Aveva cercato di sfogare la sua inquietudine puntando sull’arte. A 20 anni,
decise di andare a vivere a Firenze inseguendo il sogno di diventare pittore o
scultore.
Gli
ci vollero sette anni per capire che neanche questo poteva riempire il vuoto
che sentiva dentro. Fin quando non scoprì che a colmarlo poteva essere solo
Cristo. Da qui, la scelta radicale di spogliarsi di tutti i suoi averi,
lasciare i genitori e le due sorelle minori, per abbracciare la vita da eremita
nelle montagne dell’entroterra siciliano e successivamente facendo un viaggio
interamente a piedi verso la città di Assisi.
Nell’estate
del 1991 ritornò a Palermo con l’idea di partire in missione in Africa ma,
camminando per le vie della città, rimase colpito del profondo disagio sociale
e dello stato di povertà di migliaia di suoi concittadini. Così decise di
rimanere in Sicilia, per fare della sua scelta di povertà un dono a chi era
povero senza averlo scelto.
Ma
il senso ultimo non è mai stato, come nelle analoghe istituzioni di “servizio
sociale”, quello della pura e semplice integrazione dei bisognosi e degli
emarginati nella società del benessere, bensì innanzitutto la testimonianza
della condivisione e della fraternità. Non un rifiuto dello spirito della
povertà, ma la consapevolezza che solo quando essa non è un destino che ci
schiaccia essa può essere valorizzata nel suo autentico significato di libertà
interiore dalle cose.
Un
rivoluzionario nei confronti della società e della Chiesa
È
questa visione, drasticamente alternativa, che rende Biagio Conte un autentico
rivoluzionario. Una rivoluzione spirituale, da cui però non è assente una
dimensione politica. Che ha avuto le sue manifestazioni già nelle battaglie
sostenute dal fondatore della «Missione di Speranza e Carità» per vincere la
sordità e l’indifferenza delle istituzioni, anche a costo di prolungati
scioperi della fame e proteste eclatanti. Ma soprattutto nell’additare un
modello alternativo di società, dove i volti delle persone contino più del
Prodotto Interno Lordo e dove la logica della solidarietà prevalga su quella
della concorrenza. La rivoluzione di Bigio Conte comincia dall’anima e dai rapporti
tra le persone.
È
una testimonianza su cui anche la Chiesa farebbe bene a interrogarsi. In un
tempo in cui le chiese restano mezze vuote e si percepisce sempre di più
l’irrilevanza della pastorale ordinaria nella formazione delle coscienze, Biagio
Conte ha cercato di restituire attualità al messaggio cristiano con un forte
richiamo al Vangelo, uscendo dai logori quadri di un ritualismo sempre più
abitudinario e mostrando che cosa può significare realmente, per un credente,
la scelta di Dio di venire a condividere la vicenda degli uomini.
Di
fronte a una struttura ecclesiastica che scricchiola sempre più vistosamente, i
cristiani sono chiamati a reinterpretare in modo creativo le modalità della
loro presenza nella società. L’esperienza di Biagio Conte può essere per questo
una risorsa significativa. Lo ha sottolineato l’arcivescovo di Palermo, mons.
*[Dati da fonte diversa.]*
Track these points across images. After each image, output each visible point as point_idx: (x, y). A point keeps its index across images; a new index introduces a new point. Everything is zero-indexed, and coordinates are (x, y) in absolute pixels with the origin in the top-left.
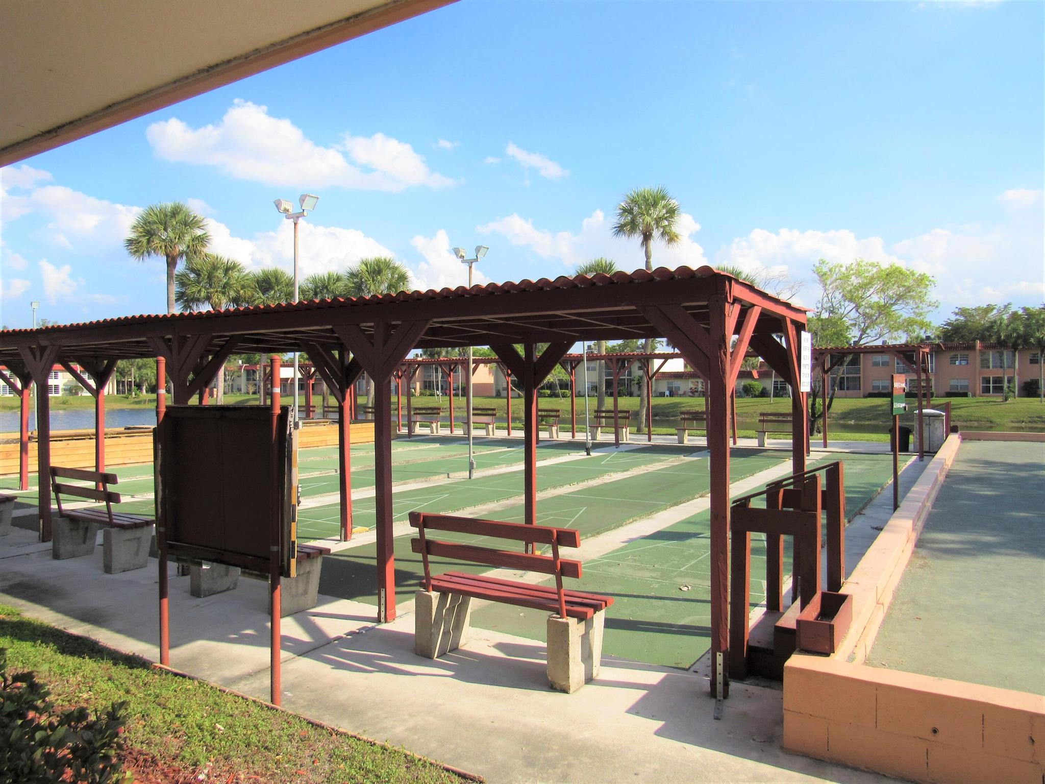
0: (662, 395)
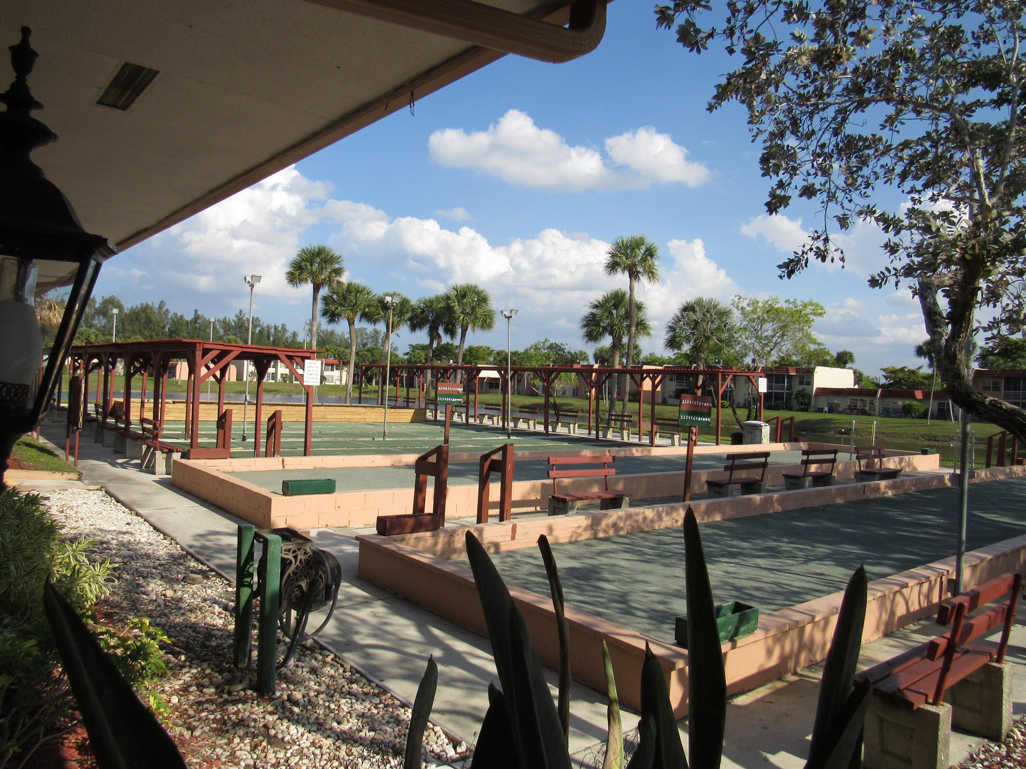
0: (820, 410)
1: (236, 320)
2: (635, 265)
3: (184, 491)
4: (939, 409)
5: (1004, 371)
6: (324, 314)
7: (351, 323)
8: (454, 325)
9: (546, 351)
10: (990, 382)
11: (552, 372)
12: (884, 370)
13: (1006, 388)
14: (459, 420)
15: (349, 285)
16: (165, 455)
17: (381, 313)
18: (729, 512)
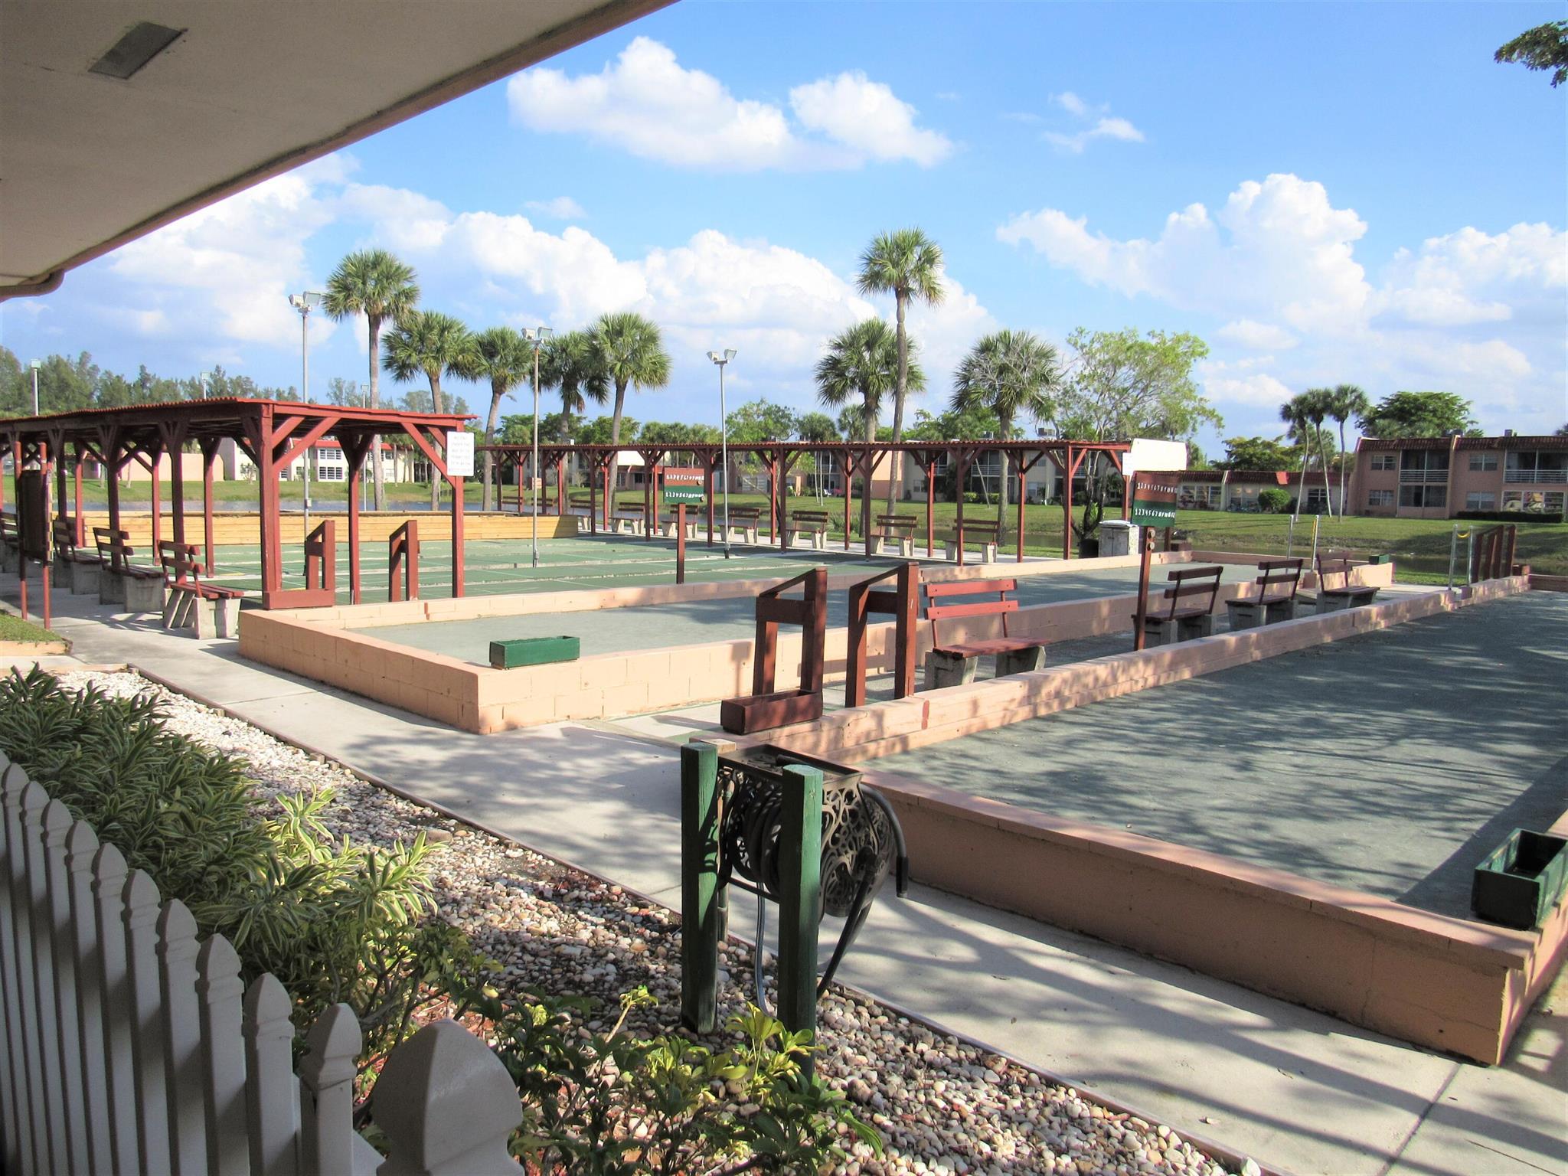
1: (212, 382)
2: (906, 278)
3: (268, 665)
4: (1310, 499)
5: (1401, 441)
6: (389, 364)
7: (433, 380)
8: (602, 380)
9: (761, 419)
10: (1381, 457)
11: (790, 451)
12: (1228, 443)
13: (1405, 466)
14: (628, 532)
15: (428, 318)
16: (212, 605)
17: (484, 362)
18: (1200, 667)
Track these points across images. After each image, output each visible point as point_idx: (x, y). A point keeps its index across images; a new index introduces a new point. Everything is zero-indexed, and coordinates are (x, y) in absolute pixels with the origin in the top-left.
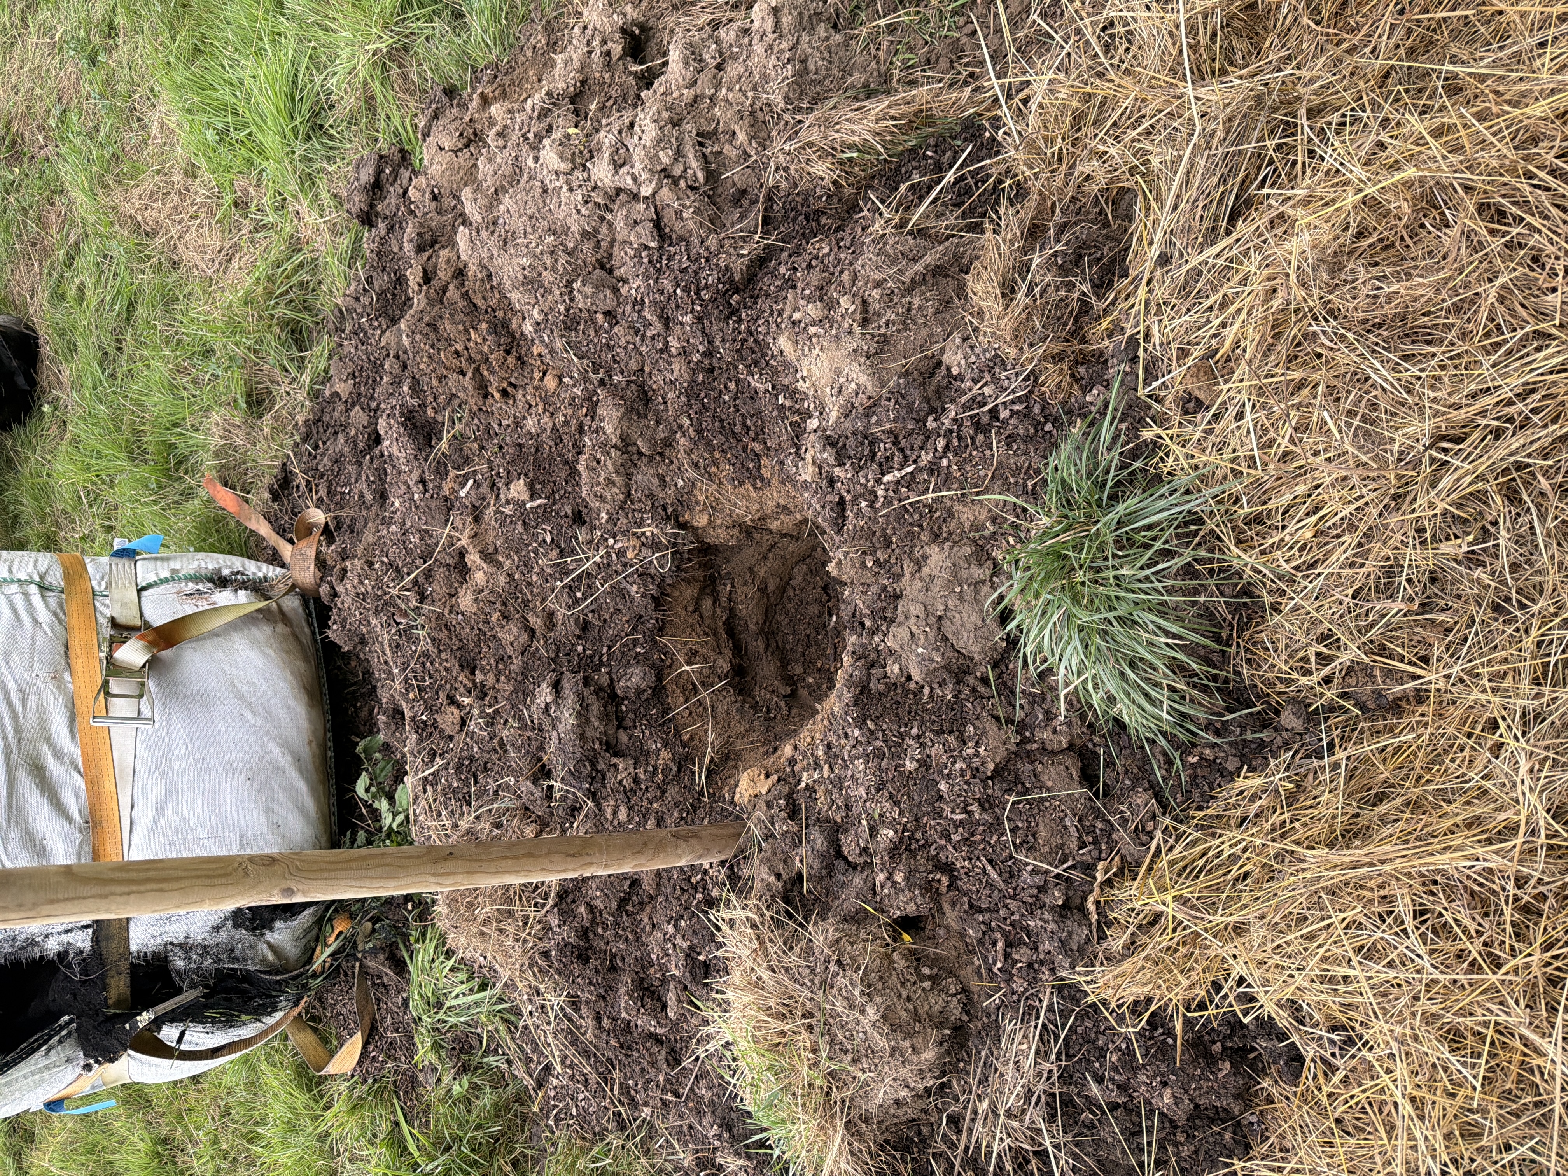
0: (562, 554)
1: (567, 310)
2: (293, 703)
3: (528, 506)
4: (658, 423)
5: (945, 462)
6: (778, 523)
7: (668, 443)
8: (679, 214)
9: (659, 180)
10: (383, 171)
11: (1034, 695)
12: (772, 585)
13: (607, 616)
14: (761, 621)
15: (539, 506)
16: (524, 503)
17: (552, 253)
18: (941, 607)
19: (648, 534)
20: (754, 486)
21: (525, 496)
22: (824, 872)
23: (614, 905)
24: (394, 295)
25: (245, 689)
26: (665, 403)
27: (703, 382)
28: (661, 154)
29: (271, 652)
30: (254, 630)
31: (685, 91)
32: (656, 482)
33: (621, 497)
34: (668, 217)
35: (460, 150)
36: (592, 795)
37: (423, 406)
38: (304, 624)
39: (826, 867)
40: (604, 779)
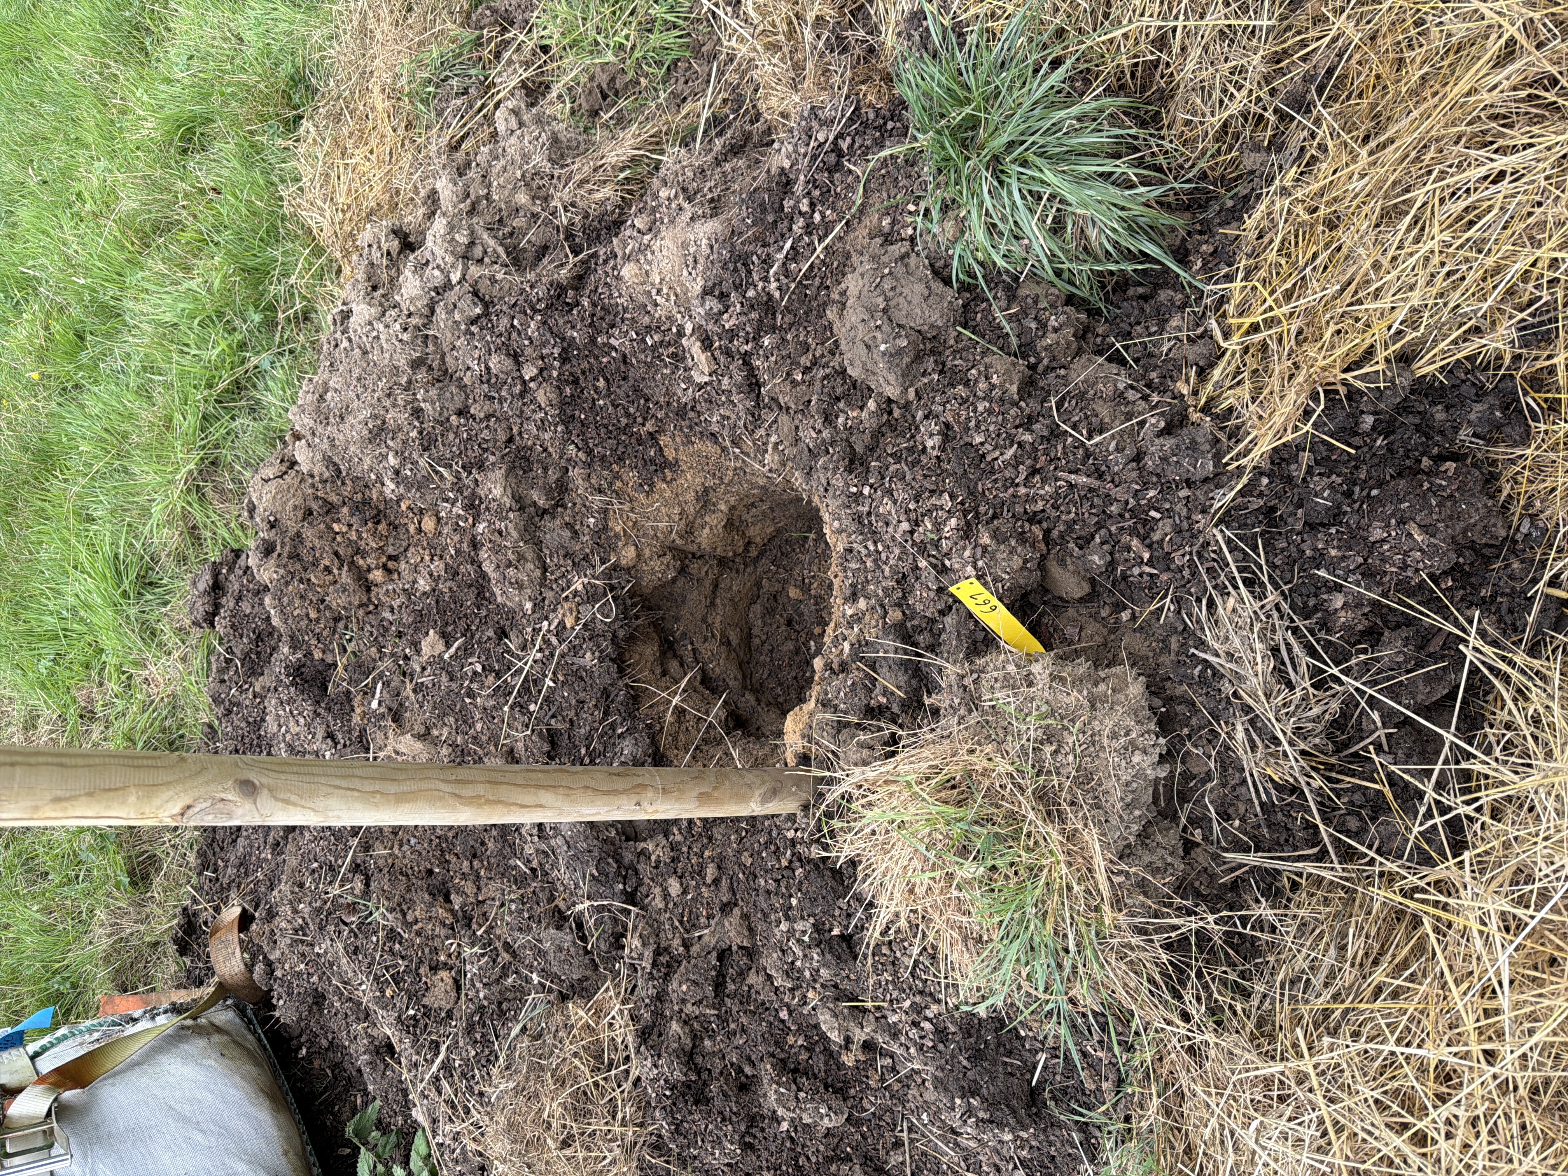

Corrado Lorefice, quando è andato al capezzale dell’infermo pochi giorni prima
della sua morte: «Siamo qui perché Biagio è colui che diventa la nostra stella,
perché ci conduce all’essenziale e l’essenziale è questa via “altra” che
dobbiamo imboccare».
Non
si tratta di imitare lo spogliamento di tutti i beni in cui si è concretizzata
la scelta di “fratel Biagio”, come non si è mai trattato di imitare le forme
esteriori della vita di s. Francesco. Ma ci sono dei cambiamenti di stile che
sono diventati sempre più urgenti. Innanzi tutto, per la Chiesa istituzionale:
l’immagine del Vaticano, con le sue strutture burocratiche, i suoi intrighi, i
suoi non sempre limpidi interessi economici, diventa sempre di più un ostacolo
per la scelta di fede di molti, che ne restano scandalizzati.
È
chiaro che una grande comunità com’è quella ecclesiale non può fare a meno di
un’organizzazione. Anche al tempo di Francesco d’Assisi la Chiesa ha sempre
avuto il compito di conciliare la sua anima carismatica e profetica con quella
istituzionale. Ma è sicuramente uno dei “segni dei tempi” di cui parlava il
Concilio l’esigenza di ripensare questo equilibrio dando più ascolto alle voci,
come quella di Biagio Conte, che la richiamano all’originaria esperienza
evangelica.
Una
testimonianza che ci interroga.
Sarebbe
però un troppo facile alibi, per i credenti, scaricare tutto il problema sulle
strutture ecclesiastiche. Urge una forte ripresa spirituale che restituisca ai
cristiani – a cominciare dai laici e dalle laiche – il senso alternativo della
loro vocazione e li renda consapevoli della loro missione
“rivoluzionaria”. L’irrilevanza del
Vangelo nella nostra società non dipende certo soltanto dai vescovi e dai
preti, ma dalla schizofrenia di tanti che si dicono cristiani ma pensano e
operano ispirandosi a modelli culturali incompatibili con questo nome. La
coerenza dei testimoni, nella sua radicalità, è un richiamo fortissimo a
prenderne coscienza.
Nell’ora
della sua morte, Biagio Conte acquista più che mai il valore di un simbolo di
tutto questo. Senza altra pretesa che quella di essere un “povero fratello” di
tutti i poveri, egli ci indica una strada, difficile perché diversa da quelle a
cui siamo abituati, ma che forse può aiutare anche noi – come aiutò lui – a
colmare un vuoto a cui siamo troppo abituati.